Employers are constantly grappling with their fundamentally biggest business problem: how to make a profit. Unfortunately, these disruptions make it more difficult to provide answers without jeopardizing business ethics. So instead, the question is changing to how can we give value to clients and employees and get the most return?
Policymakers are saddled with the responsibility of ensuring that policies and infrastructure that enable a functional economy are in place. However, the COVID-19 pandemic found the policymakers playing catch-up. The pace at which the job market transformed required thoughtful but quick steps by the policymakers.
In developed countries, the government dished out relief packages for employees and employers. For example, in the US, the government provided aid to employers and employees through the CARES Act, PPP, and other fiscal policies. Sadly, the case was different for developing countries. The response in these countries was either not sufficient to sustain the economy or not available at all.
A level ground of play for the employers and employees in this post-COVID-19 age requires much input from the policymakers and government. The pandemic has made it evident that digital infrastructure is key to maintaining a healthy job market and thus a functioning economy.
Also, policies that will support employers and enable employees to create a sustainable work environment are required. The onus now lies on the policymakers to make this happen – to facilitate an equitable and enabling job market for society.
What these disruptions mean for the society
The job market represents the limbs of the society – the technical and economic capacity of the society. Therefore, societal development hinges on its job market’s growth and healthy functioning.
Disruptions in the job market lead to significant societal changes. This pandemic seemed to amplify existing problems. Now more than ever, there is a strong emphasis on how to solve the inequality problem, ensure economic prosperity and social order of our society, and establish the continual existence of the human species on this planet.
The impact of the pandemic on the economy has been unequal on the global stage. Developing countries have suffered more severe economic downturns. Workers in these countries are reported to have about a 43 percent larger reduction in working hours and labor income than high-income countries.
According to the ILO, these reductions in working hours were accompanied by a drastic decrease in income. As a result, the global economy lost about USD 3.7 trillion in income. That is about 4.4 percent of the global gross domestic product.

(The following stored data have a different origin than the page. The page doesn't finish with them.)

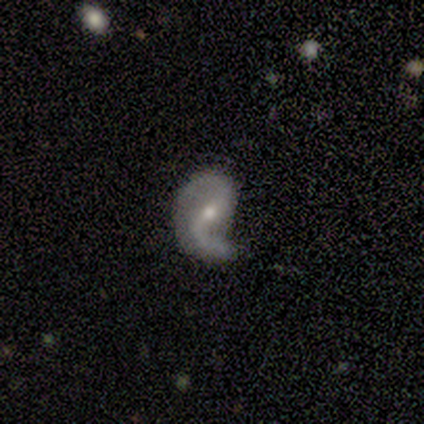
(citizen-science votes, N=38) A featured or disk galaxy (89%) with a strong bar (38%), 2 (80%) loose (50%) spiral arms (88%) and a small central bulge (56%). Merging: none (60%).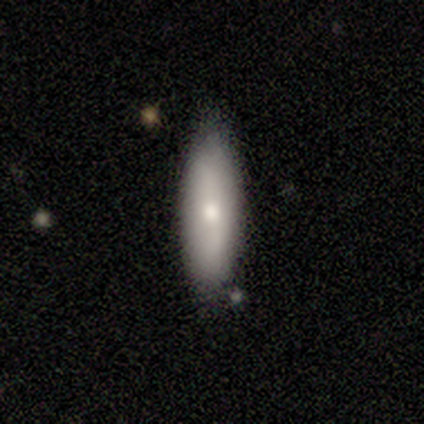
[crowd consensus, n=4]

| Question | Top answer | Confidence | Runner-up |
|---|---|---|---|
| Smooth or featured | smooth | 75% | featured or disk (25%) |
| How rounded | in between | 67% | cigar-shaped (33%) |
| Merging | none | 75% | minor disturbance (25%) |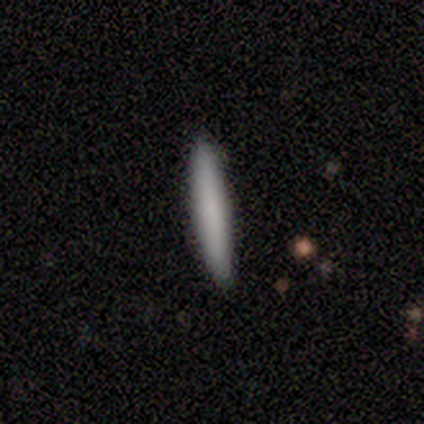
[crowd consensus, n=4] smooth 100%, featured or disk 0%, star or artifact 0%. Down the decision tree: how rounded — cigar-shaped (100%); merging — none (75%).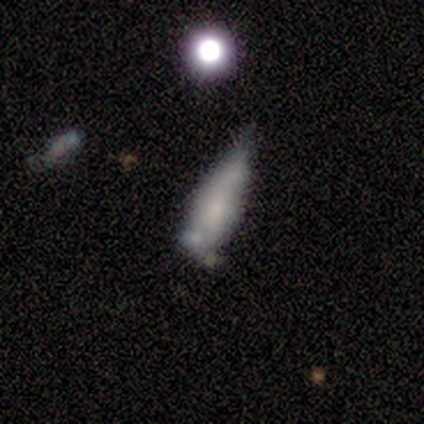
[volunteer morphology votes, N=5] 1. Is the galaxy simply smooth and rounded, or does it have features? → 60% smooth, 40% featured or disk, 0% star or artifact.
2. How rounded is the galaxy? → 67% cigar-shaped, 33% in between, 0% round.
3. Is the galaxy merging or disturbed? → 60% major disturbance, 20% none, 20% minor disturbance, 0% merger.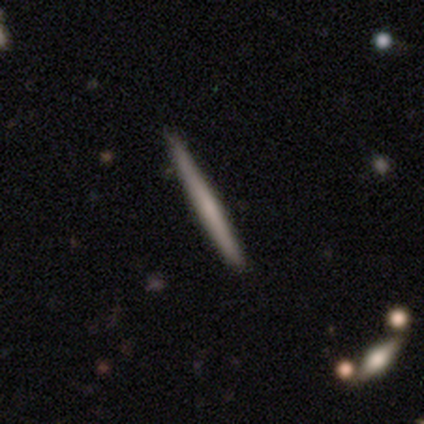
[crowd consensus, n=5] A smooth galaxy with no disk features (80%) that is cigar-shaped (100%). Merging: none (100%).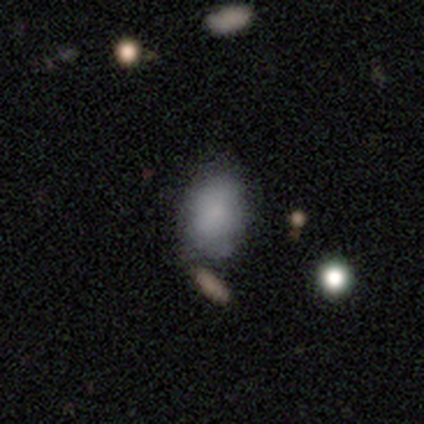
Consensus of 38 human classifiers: Morphology: type=smooth (71%); roundness=in between (89%); merging=none (40%).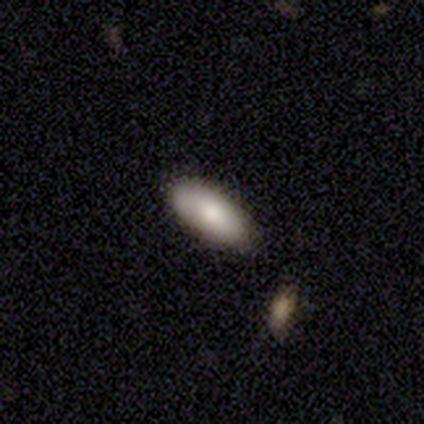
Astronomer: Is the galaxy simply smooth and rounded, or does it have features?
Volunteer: smooth — 75%.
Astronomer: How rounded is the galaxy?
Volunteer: in between — 89%.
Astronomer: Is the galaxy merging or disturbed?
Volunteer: none — 79%.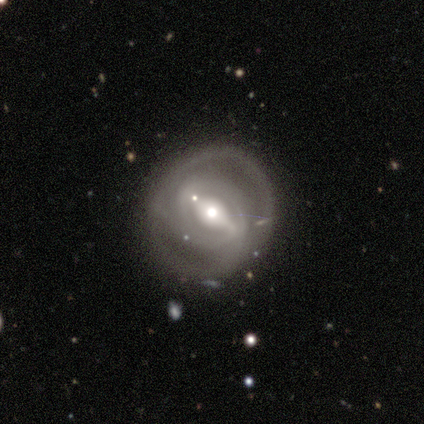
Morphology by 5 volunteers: featured or disk 100%, smooth 0%, star or artifact 0%. Down the decision tree: edge-on disk — no (100%); bar — strong (60%); spiral arms — yes (60%); spiral arm count — 2 (67%); spiral winding — tight (67%); bulge size — moderate (100%); merging — none (60%).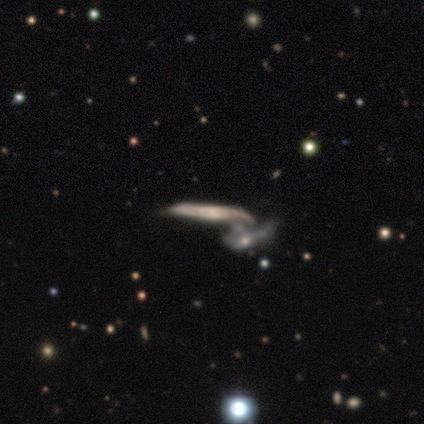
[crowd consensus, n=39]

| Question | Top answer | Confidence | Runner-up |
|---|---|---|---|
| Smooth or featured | featured or disk | 72% | smooth (21%) |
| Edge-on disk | yes | 68% | no (32%) |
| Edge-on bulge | none | 58% | rounded (37%) |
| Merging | merger | 89% | none (6%) |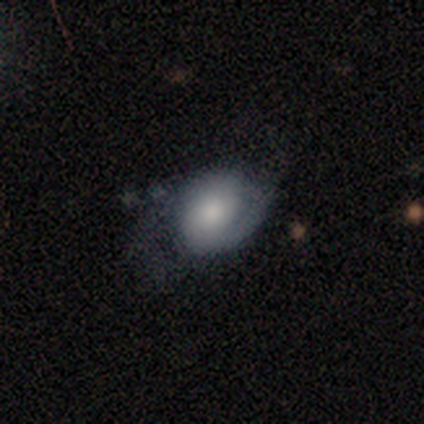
Overall: smooth (46%, tied with featured or disk). How rounded: in between (77%). Merging: none (35%; major disturbance 34%).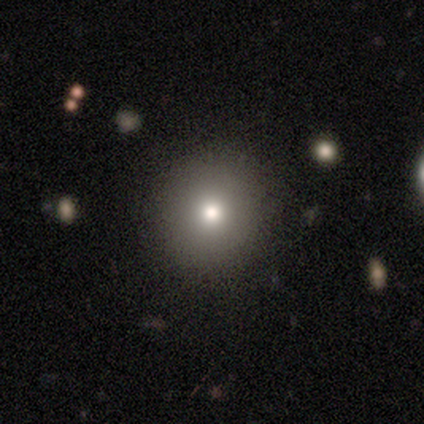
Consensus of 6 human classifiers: Overall: smooth (83%). How rounded: round (100%). Merging: none (100%).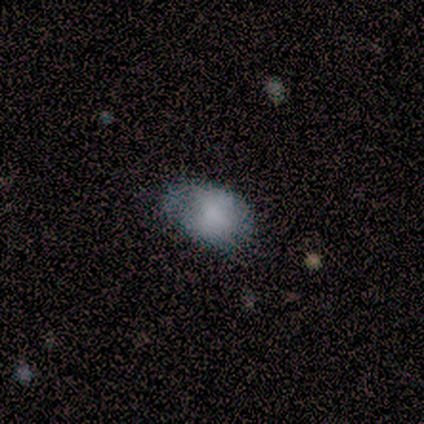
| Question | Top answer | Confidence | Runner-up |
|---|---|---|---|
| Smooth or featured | smooth | 80% | star or artifact (20%) |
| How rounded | in between | 100% | — |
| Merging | none | 50% | minor disturbance (25%) |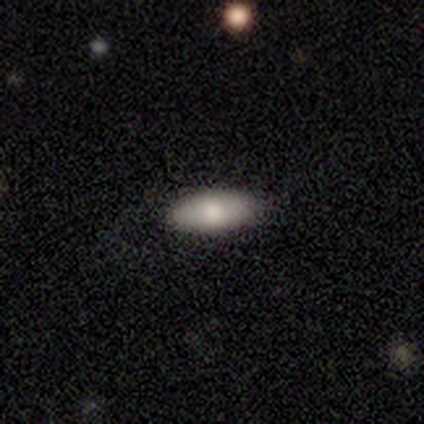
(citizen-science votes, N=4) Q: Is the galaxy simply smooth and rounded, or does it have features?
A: smooth — 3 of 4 (75%).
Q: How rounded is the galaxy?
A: in between — 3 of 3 (100%).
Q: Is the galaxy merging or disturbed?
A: none — 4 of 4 (100%).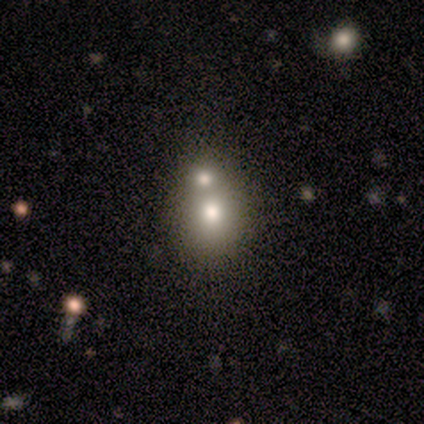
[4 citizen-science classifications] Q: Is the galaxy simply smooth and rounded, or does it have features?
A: smooth — 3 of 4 (75%).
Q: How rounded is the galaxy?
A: round — 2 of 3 (67%).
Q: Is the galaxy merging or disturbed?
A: merger — 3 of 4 (75%).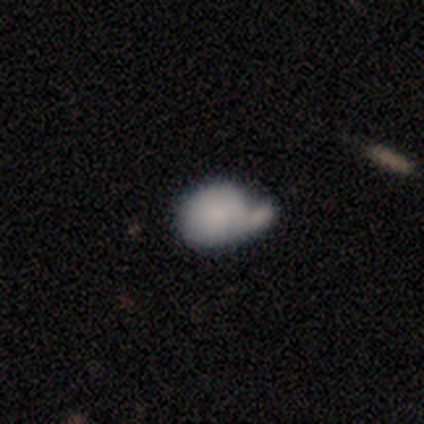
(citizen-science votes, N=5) smooth 60%, star or artifact 40%, featured or disk 0%. Down the decision tree: how rounded — in between (67%); merging — none (67%).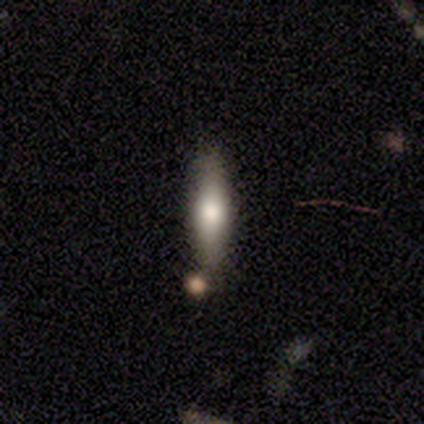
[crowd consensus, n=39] A smooth galaxy with no disk features (77%) that is cigar-shaped (80%). Merging: none (86%).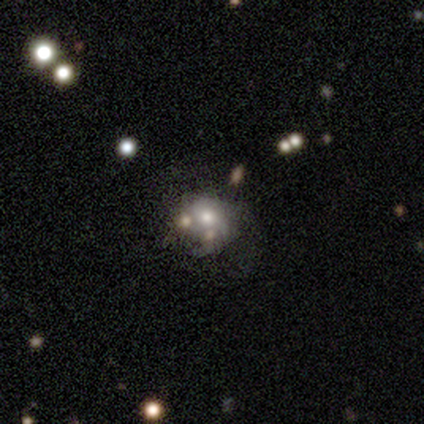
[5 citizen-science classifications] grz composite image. It shows a smooth galaxy with no disk features (60%) that is round (67%). Merging: merger (67%).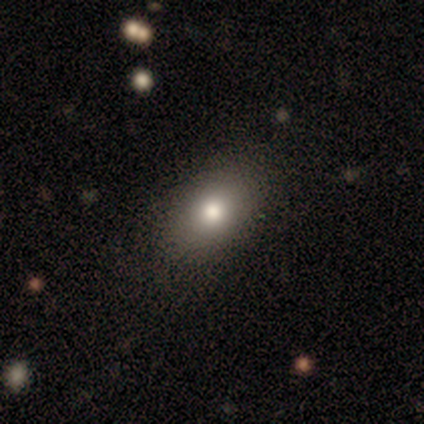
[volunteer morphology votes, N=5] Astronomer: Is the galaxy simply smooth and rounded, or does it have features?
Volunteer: smooth — 100%.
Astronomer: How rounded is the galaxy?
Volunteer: in between — 80%.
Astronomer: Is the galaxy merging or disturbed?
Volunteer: none — 80%.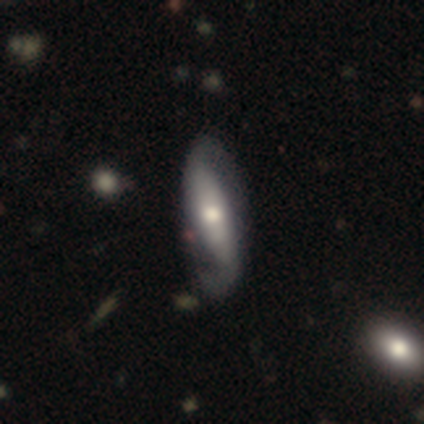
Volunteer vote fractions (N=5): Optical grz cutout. It shows a featured or disk galaxy (100%) with a weak bar (50%), 2 (100%) medium (50%) spiral arms (100%) and a small central bulge (75%). Merging: none (40%, tied with minor disturbance).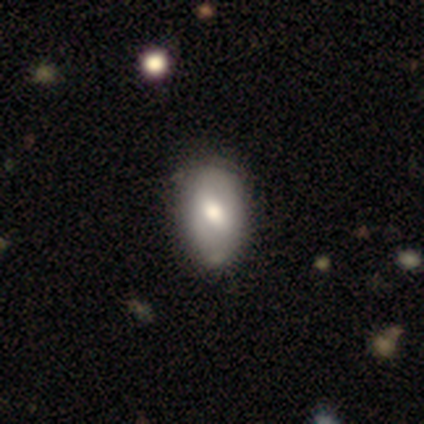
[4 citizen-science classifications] Smooth or featured? 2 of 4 (50%, tied with star or artifact) said smooth. How rounded? 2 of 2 (100%) said in between. Merging? 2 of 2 (100%) said minor disturbance.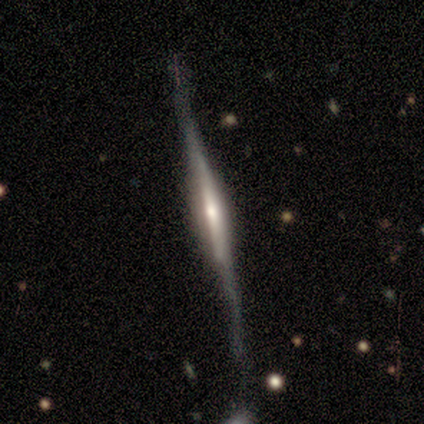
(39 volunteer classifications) A featured or disk galaxy (87%) viewed edge-on (97%) with a rounded central bulge (48%). Merging: none (65%).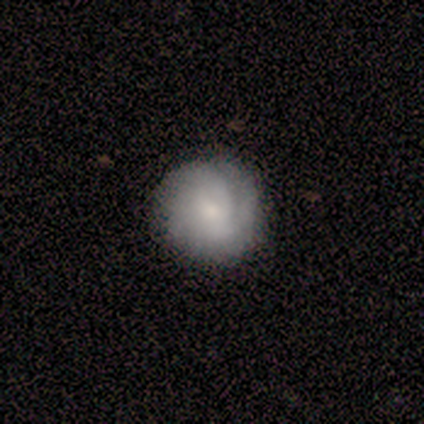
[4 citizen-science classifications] Smooth or featured: smooth — 50% (tied with featured or disk — 50%)
How rounded: round — 100%
Merging: none — 100%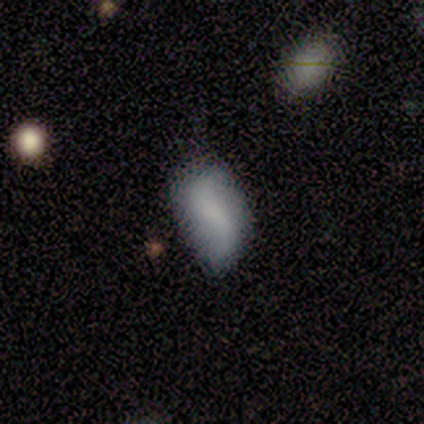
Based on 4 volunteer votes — A smooth galaxy with no disk features (50%) that is in between round and cigar-shaped (100%).

Vote fractions:
- Smooth or featured? smooth: 50% / featured or disk: 25% / star or artifact: 25%
- How rounded? in between: 100% / round: 0% / cigar-shaped: 0%
- Merging? none: 67% / minor disturbance: 33% / major disturbance: 0% / merger: 0%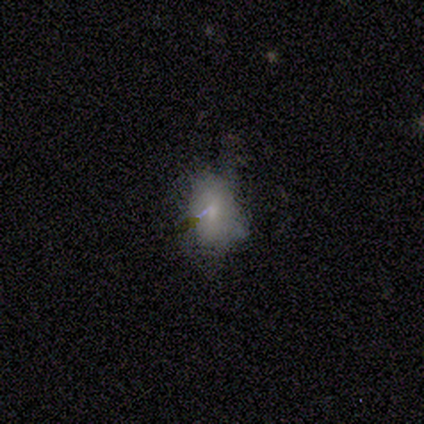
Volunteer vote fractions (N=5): Morphology: type=smooth (100%); roundness=in between (80%); merging=none (60%).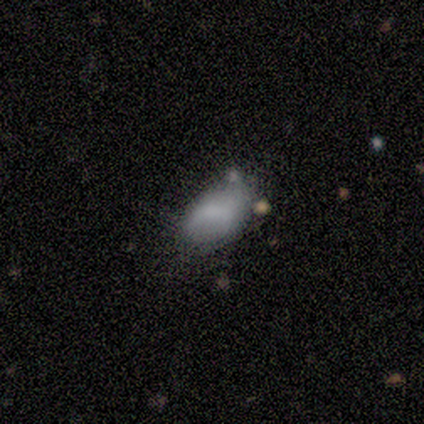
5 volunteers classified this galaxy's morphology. smooth 40% (tied), featured or disk 40% (tied), star or artifact 20%. Down the decision tree: how rounded — in between (50%, tied with cigar-shaped); merging — none (75%).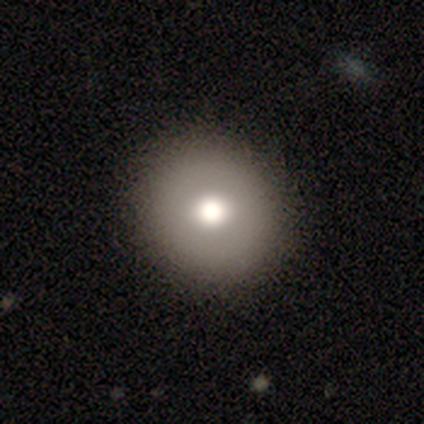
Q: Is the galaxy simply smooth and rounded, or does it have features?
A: smooth — 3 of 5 (60%).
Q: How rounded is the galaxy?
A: round — 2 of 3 (67%).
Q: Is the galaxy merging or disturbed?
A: none — 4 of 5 (80%).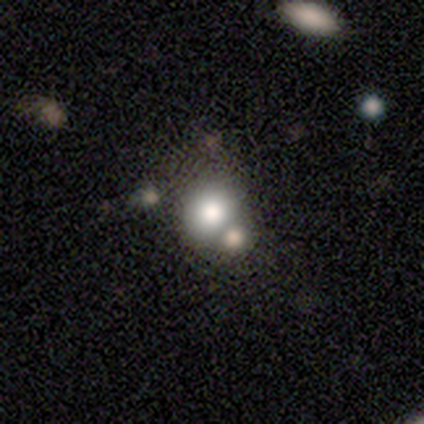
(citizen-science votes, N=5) Smooth or featured? smooth (60%)
How rounded? round (67%)
Merging? none (67%)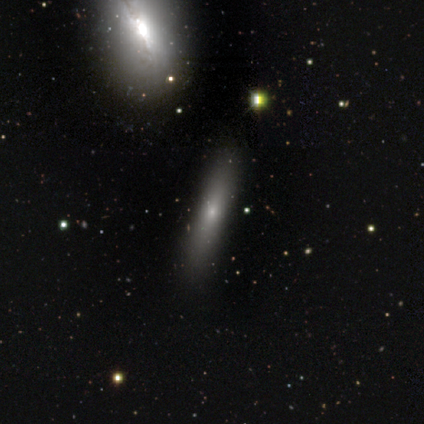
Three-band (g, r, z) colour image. It shows a smooth galaxy with no disk features (80%) that is cigar-shaped (100%). Merging: none (100%).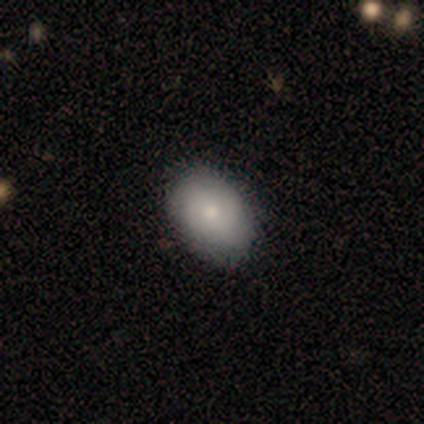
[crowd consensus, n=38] A smooth galaxy with no disk features (89%) that is in between round and cigar-shaped (94%). Merging: none (55%).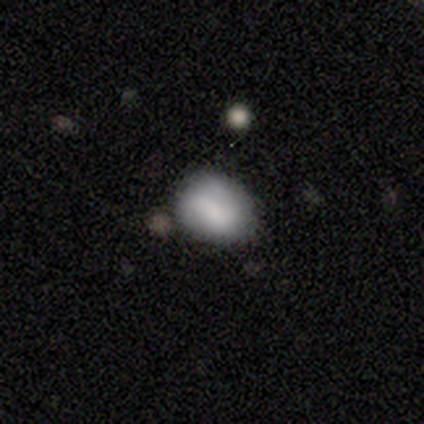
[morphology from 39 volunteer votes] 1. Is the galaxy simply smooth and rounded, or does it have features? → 82% smooth, 18% featured or disk, 0% star or artifact.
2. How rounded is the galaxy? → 69% in between, 28% round, 3% cigar-shaped.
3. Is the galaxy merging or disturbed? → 56% none, 13% minor disturbance, 5% merger, 0% major disturbance.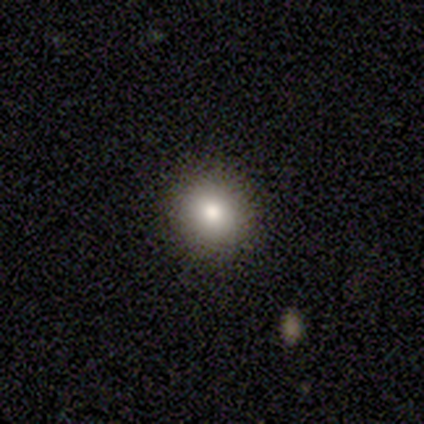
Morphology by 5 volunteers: A smooth galaxy with no disk features (100%) that is round (100%).

Vote fractions:
- Smooth or featured? smooth: 100% / featured or disk: 0% / star or artifact: 0%
- How rounded? round: 100% / in between: 0% / cigar-shaped: 0%
- Merging? none: 100% / minor disturbance: 0% / major disturbance: 0% / merger: 0%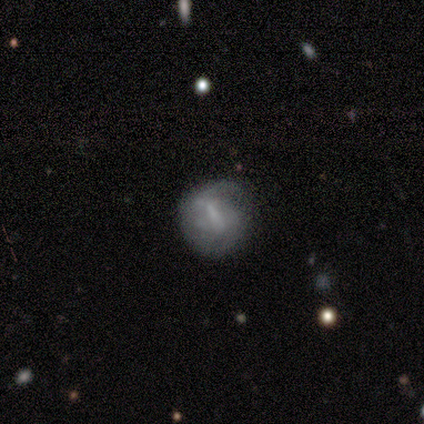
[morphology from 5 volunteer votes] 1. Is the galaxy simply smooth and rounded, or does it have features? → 60% smooth, 40% featured or disk, 0% star or artifact.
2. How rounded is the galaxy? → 100% round, 0% in between, 0% cigar-shaped.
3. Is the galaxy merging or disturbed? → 60% none, 40% minor disturbance, 0% major disturbance, 0% merger.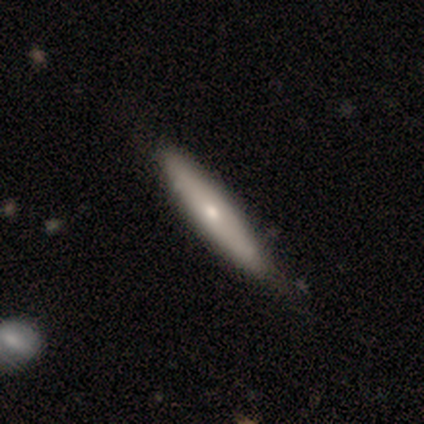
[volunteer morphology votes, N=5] smooth_or_featured: featured or disk (p=0.60) [alt: smooth p=0.20]
disk_edge_on: no (p=0.67) [alt: yes p=0.33]
bar: no (p=1.00)
has_spiral_arms: yes (p=0.50) [tied with: no p=0.50]
spiral_winding: tight (p=1.00)
spiral_arm_count: can't tell (p=1.00)
bulge_size: moderate (p=1.00)
merging: none (p=0.75) [alt: minor disturbance p=0.25]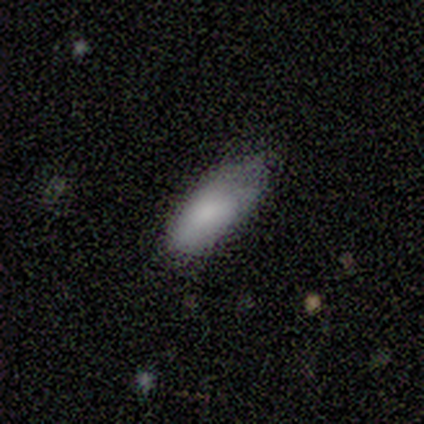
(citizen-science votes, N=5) This appears to be a smooth galaxy with no disk features (100%) that is in between round and cigar-shaped (80%). Merging: minor disturbance (80%).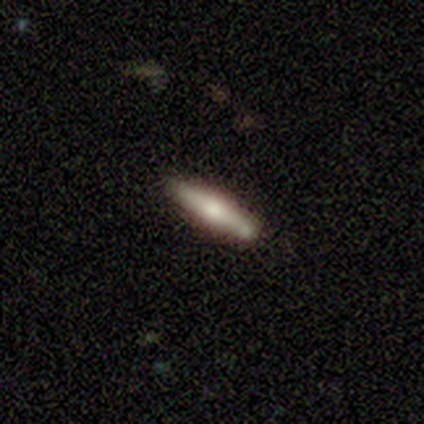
smooth 47%, featured or disk 46%, star or artifact 6%. Down the decision tree: how rounded — cigar-shaped (86%); merging — none (40%).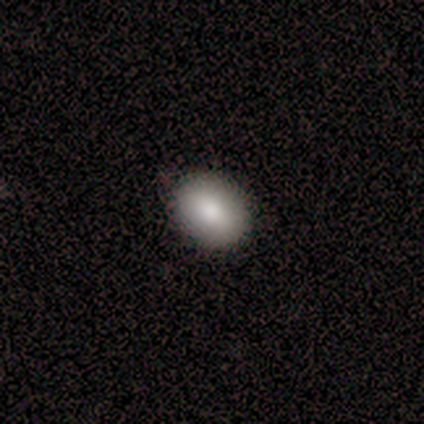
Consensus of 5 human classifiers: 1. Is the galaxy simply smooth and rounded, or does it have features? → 100% smooth, 0% featured or disk, 0% star or artifact.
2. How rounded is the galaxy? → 60% in between, 40% round, 0% cigar-shaped.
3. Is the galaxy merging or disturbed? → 100% none, 0% minor disturbance, 0% major disturbance, 0% merger.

Loss of jobs due to adoption of AI/automation and other things equates to no income for the affected. Interestingly, low-skilled workers were the principal victims of job loss during the pandemic. These workers will find it challenging to get new jobs because they lack the means to acquire the required high-end skills. Thus, poverty levels will keep rising.
Eradicating poverty is a top priority for the global society and an important goal to building a sustainable future. However, the pandemic has caused a significant setback in achieving this goal. According to a new study, the pandemic may cause over half a billion of the world population to go poor. One of the ways the pandemic did this was via massive job losses.
Some have argued that the pandemic worsens the inequality gaps in the job market and, consequently, the society. In addition, several reports in various countries have reported that the pandemic exacerbated the existing inequality gaps in gender and racial groups.
Women were the most affected. In the United States, Pew Research Center reported that more women left the workforce than men. Women make up less than half of the US labor force, yet there was a 3.1% drop in their activity. In the same report, more Hispanic and Black women accounted for the decrease in women’s participation in the workplace.
Remote work (or telework) makes it possible to work and live in different places. For the city centers, this isn’t good news. The concentration of business activities would shift from the center and spread to the suburban and local areas. This way, the economic power of cities weakens. However, this should lead to the infrastructural development of the suburbs.
Though the pandemic worsened the inequality gaps, it also presented opportunities to reconcile these gaps. If the location barrier no longer affects the prospects of getting a job, more capable people can apply. Marginalized groups will benefit a lot from this. Thoughtful and well-executed policies can ensure the provision of infrastructures that will make this a reality.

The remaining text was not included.